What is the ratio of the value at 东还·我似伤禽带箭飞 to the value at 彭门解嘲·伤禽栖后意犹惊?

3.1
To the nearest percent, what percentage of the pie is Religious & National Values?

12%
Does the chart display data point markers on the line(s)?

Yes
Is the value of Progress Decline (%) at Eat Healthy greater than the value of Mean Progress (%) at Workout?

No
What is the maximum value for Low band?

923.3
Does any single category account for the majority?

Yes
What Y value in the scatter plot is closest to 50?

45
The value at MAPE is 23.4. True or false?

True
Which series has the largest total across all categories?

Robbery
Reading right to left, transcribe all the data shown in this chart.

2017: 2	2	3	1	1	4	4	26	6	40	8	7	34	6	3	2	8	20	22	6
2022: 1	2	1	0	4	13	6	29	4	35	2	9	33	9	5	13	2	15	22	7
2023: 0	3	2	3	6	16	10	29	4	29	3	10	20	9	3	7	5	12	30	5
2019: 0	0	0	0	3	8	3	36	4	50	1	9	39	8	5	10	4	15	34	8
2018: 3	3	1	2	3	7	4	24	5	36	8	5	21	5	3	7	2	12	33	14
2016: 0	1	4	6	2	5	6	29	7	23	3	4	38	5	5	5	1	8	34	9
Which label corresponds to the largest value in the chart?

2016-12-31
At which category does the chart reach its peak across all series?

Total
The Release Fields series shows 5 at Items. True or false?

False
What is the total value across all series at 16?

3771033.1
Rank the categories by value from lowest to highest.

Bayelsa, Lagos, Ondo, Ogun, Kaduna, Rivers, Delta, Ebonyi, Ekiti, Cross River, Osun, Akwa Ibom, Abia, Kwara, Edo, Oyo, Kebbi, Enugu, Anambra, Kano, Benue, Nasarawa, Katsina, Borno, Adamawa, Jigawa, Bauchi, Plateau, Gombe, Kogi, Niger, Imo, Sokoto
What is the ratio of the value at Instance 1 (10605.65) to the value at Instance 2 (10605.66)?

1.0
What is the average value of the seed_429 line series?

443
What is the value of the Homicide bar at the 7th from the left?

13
########################################
Exercise instructions = Rewrite all of the entries above as one numbered list with every blank line removed.

Your solution =
1. What is the ratio of the value at 东还·我似伤禽带箭飞 to the value at 彭门解嘲·伤禽栖后意犹惊?
2. 3.1
3. To the nearest percent, what percentage of the pie is Religious & National Values?
4. 12%
5. Does the chart display data point markers on the line(s)?
6. Yes
7. Is the value of Progress Decline (%) at Eat Healthy greater than the value of Mean Progress (%) at Workout?
8. No
9. What is the maximum value for Low band?
10. 923.3
11. Does any single category account for the majority?
12. Yes
13. What Y value in the scatter plot is closest to 50?
14. 45
15. The value at MAPE is 23.4. True or false?
16. True
17. Which series has the largest total across all categories?
18. Robbery
19. Reading right to left, transcribe all the data shown in this chart.
20. 2017: 2	2	3	1	1	4	4	26	6	40	8	7	34	6	3	2	8	20	22	6
21. 2022: 1	2	1	0	4	13	6	29	4	35	2	9	33	9	5	13	2	15	22	7
22. 2023: 0	3	2	3	6	16	10	29	4	29	3	10	20	9	3	7	5	12	30	5
23. 2019: 0	0	0	0	3	8	3	36	4	50	1	9	39	8	5	10	4	15	34	8
24. 2018: 3	3	1	2	3	7	4	24	5	36	8	5	21	5	3	7	2	12	33	14
25. 2016: 0	1	4	6	2	5	6	29	7	23	3	4	38	5	5	5	1	8	34	9
26. Which label corresponds to the largest value in the chart?
27. 2016-12-31
28. At which category does the chart reach its peak across all series?
29. Total
30. The Release Fields series shows 5 at Items. True or false?
31. False
32. What is the total value across all series at 16?
33. 3771033.1
34. Rank the categories by value from lowest to highest.
35. Bayelsa, Lagos, Ondo, Ogun, Kaduna, Rivers, Delta, Ebonyi, Ekiti, Cross River, Osun, Akwa Ibom, Abia, Kwara, Edo, Oyo, Kebbi, Enugu, Anambra, Kano, Benue, Nasarawa, Katsina, Borno, Adamawa, Jigawa, Bauchi, Plateau, Gombe, Kogi, Niger, Imo, Sokoto
36. What is the ratio of the value at Instance 1 (10605.65) to the value at Instance 2 (10605.66)?
37. 1.0
38. What is the average value of the seed_429 line series?
39. 443
40. What is the value of the Homicide bar at the 7th from the left?
41. 13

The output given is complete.